“there just wasn’t a lot of space for me.” he sounded young. he said he was 30, and joked about his long beard that was getting in the way of holding his phone between his ear and shoulder as he walked through toronto’s pearson airport on the way to nevada for work.
he had called to tell me his partner had just been diagnosed with a rare cancer and that her doctor had suggested he get in touch to connect with someone who knew what it was like. we started the conversation comparing stories about the path to diagnosis, side effects and how we explained the whole thing to our kids. when i asked him how he was doing, there was silence.
after all, it’s hard to be the one who is sick, for sure, but it’s damn hard to be the caregiver — to be the one responsible for hope when things look dire, the one expected to push back when the patient is too tired to put a foot down, and the one who never gets asked if they are alright. he admitted to feeling down, despite his wife’s good prognosis, describing a sense of powerlessness mixed with deep feelings of loss, anger and, the word that made his voice crack, invisibility. it was hard to put it into words, he said, but he had felt it before.
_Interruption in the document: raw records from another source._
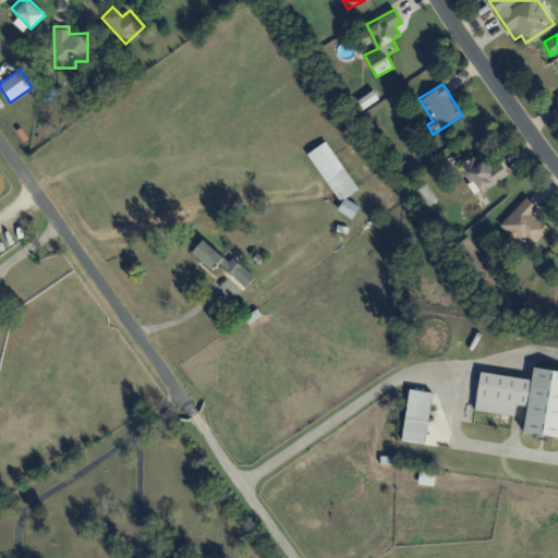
[(355,101),(361,109),(377,99),(372,92),(355,101)]
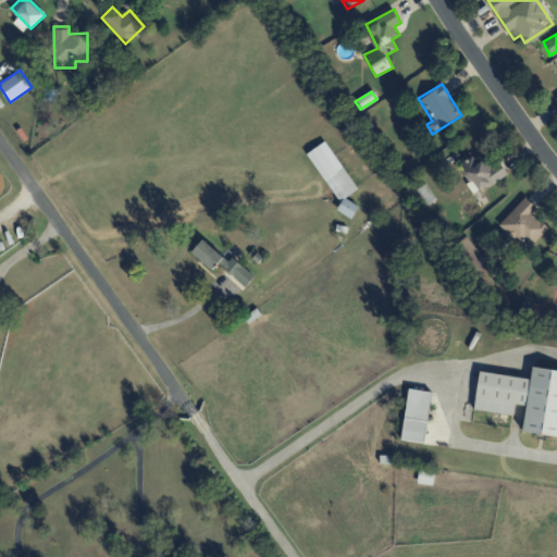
[(338,205),(346,218),(358,210),(348,195),(357,189),(326,140),(308,152),(339,205),(338,205)]
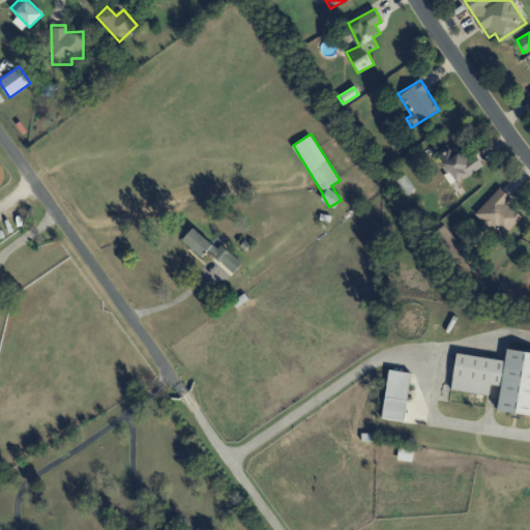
[(439,155),(455,182),(482,167),(475,154),(465,159),(461,152),(453,155),(449,148),(439,155)]
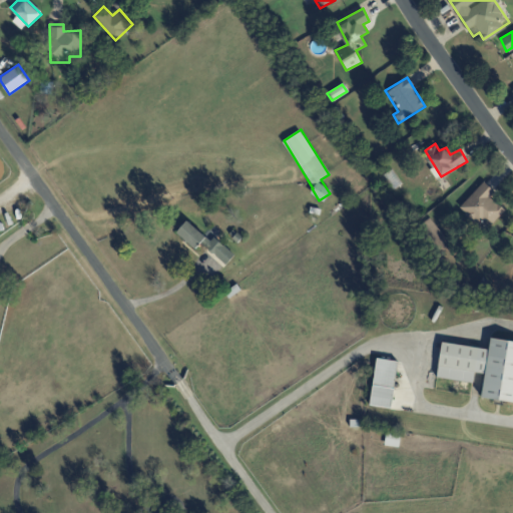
[(458,207),(475,223),(480,218),(488,226),(507,208),(482,183),(458,207)]
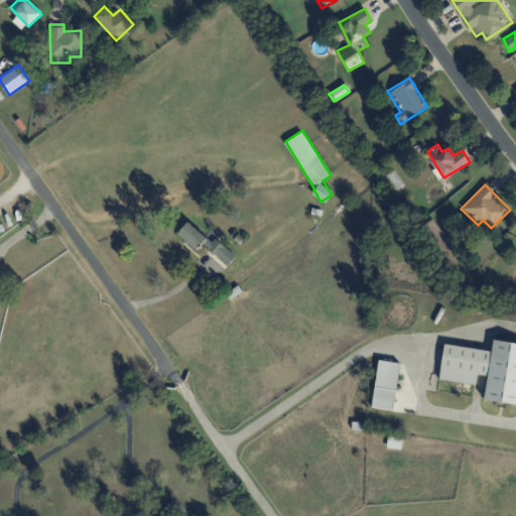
[(175,234),(186,222),(210,242),(214,239),(234,256),(223,268),(200,248),(199,249),(198,248),(195,251),(175,234)]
he talked about his brother, a great guy, he said, someone who had lived with serious mental health issues since he was a child. life with him has been “all hands on deck, all the time,” he explained, describing crisis as being the one constant in life for as long as he could remember. he spoke about his tired parents, endless ambulance rides and hospital visits and how hard he tried to make sure nothing he did or said added to his family’s stress. asking anything of his parents who were already overstretched felt unfair — from telling them about his school play which might seem like pressure to attend, to asking them to take him to buy new shoes were enough to cause him debilitating nausea. and then there was the guilt of being “normal,” while his brother failed at being like everyone else.